Everything in the data below is left aside except the lines from the one containing "декларации ПНП за" through the one containing "следующего месяца, и"; repeat those exactly.

---- RECORDS PROVIDED

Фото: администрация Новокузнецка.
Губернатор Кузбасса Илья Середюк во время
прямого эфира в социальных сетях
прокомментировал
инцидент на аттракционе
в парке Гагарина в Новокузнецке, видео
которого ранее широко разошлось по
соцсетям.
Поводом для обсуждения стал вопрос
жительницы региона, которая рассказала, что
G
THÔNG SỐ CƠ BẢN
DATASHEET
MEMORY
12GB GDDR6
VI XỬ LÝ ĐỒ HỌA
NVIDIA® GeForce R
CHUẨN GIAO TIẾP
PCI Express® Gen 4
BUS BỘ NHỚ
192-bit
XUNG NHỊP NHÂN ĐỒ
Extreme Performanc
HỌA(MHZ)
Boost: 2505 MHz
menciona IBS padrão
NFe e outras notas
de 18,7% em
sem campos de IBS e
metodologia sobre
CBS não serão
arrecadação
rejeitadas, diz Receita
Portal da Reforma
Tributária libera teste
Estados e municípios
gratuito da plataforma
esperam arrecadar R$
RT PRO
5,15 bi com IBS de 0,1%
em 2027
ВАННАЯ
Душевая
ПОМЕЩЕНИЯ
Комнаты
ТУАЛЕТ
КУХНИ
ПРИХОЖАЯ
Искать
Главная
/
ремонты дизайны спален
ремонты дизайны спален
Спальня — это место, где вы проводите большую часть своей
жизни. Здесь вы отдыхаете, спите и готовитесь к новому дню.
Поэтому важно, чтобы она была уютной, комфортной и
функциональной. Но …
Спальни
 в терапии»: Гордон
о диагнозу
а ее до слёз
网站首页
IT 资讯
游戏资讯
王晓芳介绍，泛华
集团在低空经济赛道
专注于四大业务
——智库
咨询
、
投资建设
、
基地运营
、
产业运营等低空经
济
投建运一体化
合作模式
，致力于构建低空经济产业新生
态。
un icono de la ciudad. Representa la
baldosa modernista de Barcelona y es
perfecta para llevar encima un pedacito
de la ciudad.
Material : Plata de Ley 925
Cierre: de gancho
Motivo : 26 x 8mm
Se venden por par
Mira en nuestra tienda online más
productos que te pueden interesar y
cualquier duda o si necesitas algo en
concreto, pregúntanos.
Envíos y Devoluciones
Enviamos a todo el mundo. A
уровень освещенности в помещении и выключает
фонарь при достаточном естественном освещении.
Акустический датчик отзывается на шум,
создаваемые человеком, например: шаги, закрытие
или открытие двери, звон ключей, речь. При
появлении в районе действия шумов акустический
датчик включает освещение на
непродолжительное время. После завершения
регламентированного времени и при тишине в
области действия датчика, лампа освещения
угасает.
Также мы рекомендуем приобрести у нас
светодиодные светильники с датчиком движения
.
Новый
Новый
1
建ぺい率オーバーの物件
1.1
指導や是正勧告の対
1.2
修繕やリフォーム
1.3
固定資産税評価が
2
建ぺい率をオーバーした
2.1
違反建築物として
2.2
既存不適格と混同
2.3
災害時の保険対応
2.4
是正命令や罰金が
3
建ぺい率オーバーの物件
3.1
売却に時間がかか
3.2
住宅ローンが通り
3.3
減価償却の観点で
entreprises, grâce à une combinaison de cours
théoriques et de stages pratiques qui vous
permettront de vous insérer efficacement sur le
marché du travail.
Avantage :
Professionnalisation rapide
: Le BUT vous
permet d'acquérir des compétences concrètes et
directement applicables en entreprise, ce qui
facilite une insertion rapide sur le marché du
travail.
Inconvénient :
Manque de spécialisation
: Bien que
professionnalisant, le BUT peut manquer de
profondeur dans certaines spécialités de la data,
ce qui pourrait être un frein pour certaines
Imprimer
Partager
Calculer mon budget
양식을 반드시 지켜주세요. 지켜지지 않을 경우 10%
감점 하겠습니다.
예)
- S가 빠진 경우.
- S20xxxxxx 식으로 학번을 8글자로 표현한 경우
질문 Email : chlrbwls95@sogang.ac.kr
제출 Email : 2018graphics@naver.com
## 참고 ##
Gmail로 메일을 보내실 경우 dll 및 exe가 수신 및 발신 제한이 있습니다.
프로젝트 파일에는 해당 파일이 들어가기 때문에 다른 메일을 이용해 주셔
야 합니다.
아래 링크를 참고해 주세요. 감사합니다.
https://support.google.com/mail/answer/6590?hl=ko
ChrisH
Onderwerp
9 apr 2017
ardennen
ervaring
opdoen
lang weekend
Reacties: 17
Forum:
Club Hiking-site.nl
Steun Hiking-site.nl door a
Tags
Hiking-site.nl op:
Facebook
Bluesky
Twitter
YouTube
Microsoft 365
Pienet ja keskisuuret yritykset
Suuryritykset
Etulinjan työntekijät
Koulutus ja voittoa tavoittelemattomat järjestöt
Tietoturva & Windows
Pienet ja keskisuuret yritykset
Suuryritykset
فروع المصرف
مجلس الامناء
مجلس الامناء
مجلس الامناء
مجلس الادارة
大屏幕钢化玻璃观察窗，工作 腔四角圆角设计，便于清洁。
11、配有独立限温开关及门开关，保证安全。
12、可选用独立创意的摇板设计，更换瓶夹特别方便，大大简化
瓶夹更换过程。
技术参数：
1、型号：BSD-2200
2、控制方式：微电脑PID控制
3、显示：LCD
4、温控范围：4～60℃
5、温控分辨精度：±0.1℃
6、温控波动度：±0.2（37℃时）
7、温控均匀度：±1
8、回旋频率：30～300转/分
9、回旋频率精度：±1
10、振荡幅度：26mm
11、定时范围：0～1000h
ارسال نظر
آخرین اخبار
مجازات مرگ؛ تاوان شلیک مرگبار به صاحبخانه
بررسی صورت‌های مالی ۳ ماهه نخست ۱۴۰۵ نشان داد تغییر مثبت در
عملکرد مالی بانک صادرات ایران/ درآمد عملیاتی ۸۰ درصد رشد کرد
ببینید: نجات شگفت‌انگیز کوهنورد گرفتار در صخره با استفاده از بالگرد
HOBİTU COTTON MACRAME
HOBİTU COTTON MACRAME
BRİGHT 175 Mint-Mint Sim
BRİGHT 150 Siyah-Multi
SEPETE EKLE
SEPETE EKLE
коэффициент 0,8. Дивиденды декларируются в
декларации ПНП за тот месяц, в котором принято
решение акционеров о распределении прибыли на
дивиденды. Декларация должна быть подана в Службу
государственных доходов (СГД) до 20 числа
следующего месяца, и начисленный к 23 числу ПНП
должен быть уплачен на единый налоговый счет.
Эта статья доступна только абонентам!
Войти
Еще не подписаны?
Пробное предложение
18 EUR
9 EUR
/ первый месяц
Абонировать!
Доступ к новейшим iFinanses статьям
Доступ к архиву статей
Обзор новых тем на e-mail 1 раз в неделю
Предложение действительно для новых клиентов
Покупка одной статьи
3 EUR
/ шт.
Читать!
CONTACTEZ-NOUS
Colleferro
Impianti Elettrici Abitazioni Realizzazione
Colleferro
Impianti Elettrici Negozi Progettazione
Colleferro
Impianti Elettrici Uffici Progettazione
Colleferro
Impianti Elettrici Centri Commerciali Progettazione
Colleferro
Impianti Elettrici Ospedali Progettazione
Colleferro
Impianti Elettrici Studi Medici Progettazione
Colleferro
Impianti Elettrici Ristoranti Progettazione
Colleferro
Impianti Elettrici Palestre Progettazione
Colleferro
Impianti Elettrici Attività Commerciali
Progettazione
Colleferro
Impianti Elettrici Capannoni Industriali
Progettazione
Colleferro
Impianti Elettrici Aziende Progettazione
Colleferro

--------

RESPONSE TO THE TASK —
декларации ПНП за тот месяц, в котором принято
решение акционеров о распределении прибыли на
дивиденды. Декларация должна быть подана в Службу
государственных доходов (СГД) до 20 числа
следующего месяца, и начисленный к 23 числу ПНП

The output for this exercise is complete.